-- Begin --
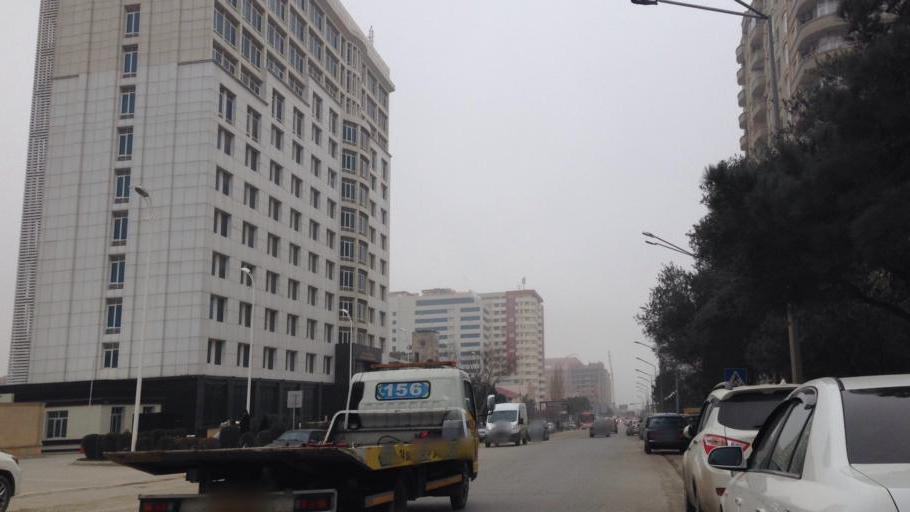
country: AZ
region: Baki
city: Baku
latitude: 40.3864
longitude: 49.8762
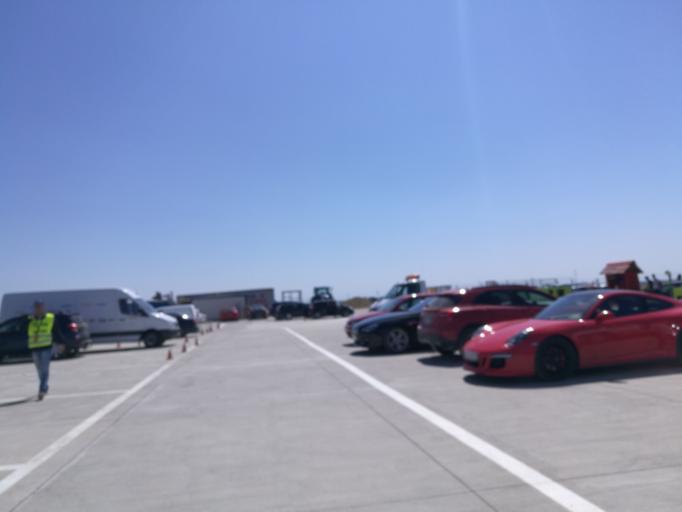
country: RO
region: Prahova
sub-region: Comuna Salciile
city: Salciile
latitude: 44.7789
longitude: 26.4723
-- End --
### What this task involves
Put each line of the records above into a JSON list of strings, one string per line, skipping blank lines. Leave the pictures out.

### Problem solution
[
  "country: AZ",
  "region: Baki",
  "city: Baku",
  "latitude: 40.3864",
  "longitude: 49.8762",
  "country: RO",
  "region: Prahova",
  "sub-region: Comuna Salciile",
  "city: Salciile",
  "latitude: 44.7789",
  "longitude: 26.4723"
]